Ils mangent des crêpes dans le centre-ville de Saint-Brieuc. 17 novembre 2023, les deux frères sortent de l’hôpital où la compagne de l’aîné, enceinte, est allée consulter. « C’est là que j’ai proposé d’aller à La Serre », raconte le benjamin au tribunal correctionnel de Saint-Brieuc. Lorsqu’on lui demande pourquoi ce lieu alternatif, fief de plusieurs associations, le prévenu, 20 ans, répond : « Parce que ces gens sont partisans d’une idéologie mortifère ».
Il parle du combat à mener, s’estime « en dehors du cadre démocratique » et revendique le droit des « blancs à disposer de leur sol ». Le cadre est posé. Ce jour-là, en plus de son frère à peine plus âgé, il est accompagné d’un troisième homme. Un Malouin de 34 ans, condamné, en janvier 2024, pour avoir tiré à proximité d’habitations et pour détention d’armes. Ils vont, tous les trois, cagoulés et équipés d’une barre de fer, s’introduire dans le local où se trouvent trois personnes.
« Code d’honneur »
Ils cassent la porte, débarquent et frappent une personne ; une ITT de trois jours lui sera délivrée. Les agressés s’enfuient aussi sec. Selon un courrier du préfet des Côtes-d’Armor au procureur de la République, dont il est fait lecture à l’audience, ce jeudi 16 mai 2024, les prévenus « prévoyaient cette incursion violente depuis plusieurs jours ». C’est lui qui a saisi la juridiction : les services de renseignements pistaient l’action de ces trois militants d’ultradroite.
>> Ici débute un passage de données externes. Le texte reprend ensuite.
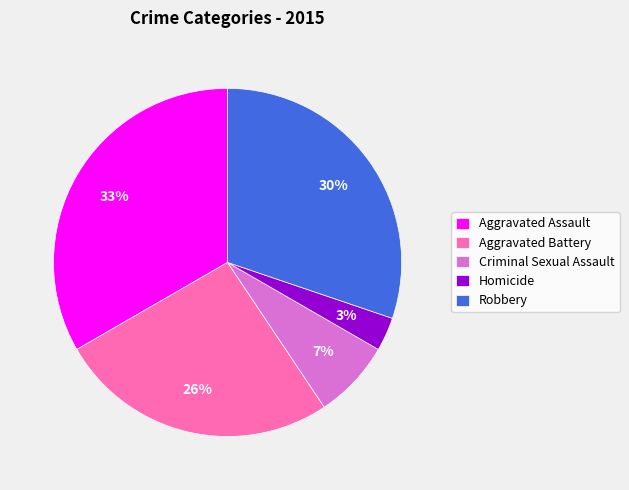

What is the smallest slice in the pie chart?

Homicide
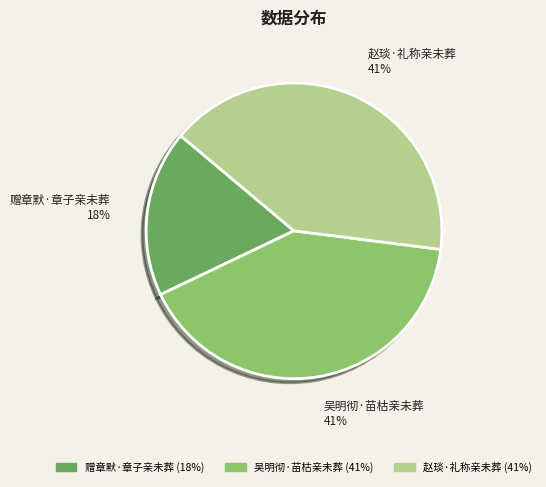

How many slices are in this pie chart?

3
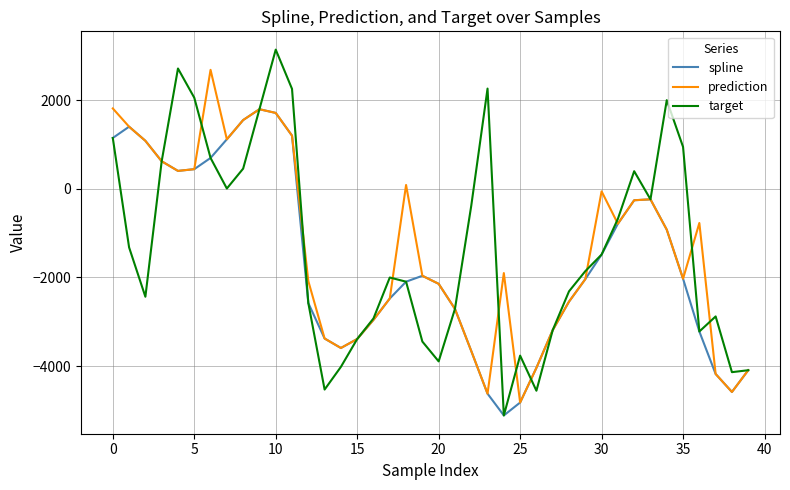

What is the minimum value for target?

-5110.2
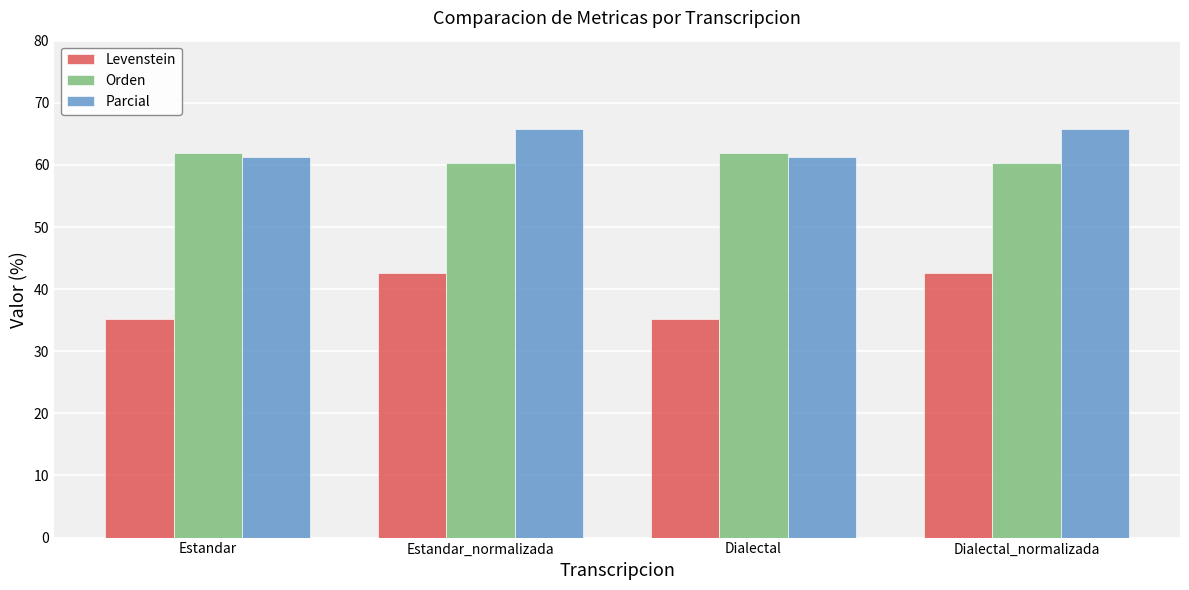

How many bars are there in total?

12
Ils comparaissent pour violences en réunion et violences aggravées. « Que reprochez-vous exactement aux antifas ? », interroge la présidente. « Ils font des actions violentes, répond l’aîné. Nous, nous voulions juste récupérer du matériel antifa. » Il s’excuse pour la frayeur mais nie les violences. Le benjamin est moins émotif. « Ce n’était pas si effrayant, estime-t-il. Nous avons respecté notre code d’honneur en ne frappant pas les personnes. »
Même cellule, pensée opposée
L’avocate des frères, Me Béatrice Hubert, résume l’affaire à « des jeunes de 20 ans qui ont fait peur à des gens ». « On alimente la peur dans une société anxiogène, défend-elle. Dans une autre période, ils auraient été jugés autrement. » Mais, si la période n’était pas celle de Callac, des tags néonazis ou encore de l’attaque du festival Bretagne libre, le trio aurait-il décidé d’agir ? Selon le courrier du préfet, « des Rennais étaient prêts à venir les soutenir dans cette action ».
Le troisième prévenu, incarcéré depuis quatre mois, raconte partager sa cellule avec un militant d’extrême gauche. « Il y a peut-être d’autres façons de faire les choses… Je n’ai plus envie de leur faire la guerre », dit-il. « Vous les trouvez sympas ? Allez, dites-le », taquine la présidente. Le masque du rustre, pendant une minute, tombe. « Il a évolué, assure son avocat, Me Jourdain-Demars. Et les deux autres sont des jeunes qui ne savent pas vraiment ce qu’ils pensent. »
Tous condamnés
Mais le tribunal ne juge pas, et la procureur le rappelle, les idées de ces jeunes. Plutôt « la manière de les véhiculer ». Le plus jeune frère, dont le tribunal a estimé l’implication majeure, a été condamné à 18 mois de prison, dont six mois ferme qui seront aménagés sous bracelet électronique. L’aîné, déjà condamné pour agression sexuelle, a écopé de douze mois de prison avec sursis probatoire de deux ans.
Le troisième prévenu a été condamné à 24 mois de prison dont seize mois avec un sursis probatoire de deux ans. Il pourra également effectuer sa peine ferme sous bracelet et ne devra plus fréquenter les deux frères. Tous ont interdiction de paraître à La Serre, de porter des armes et d’entrer en contact avec les victimes.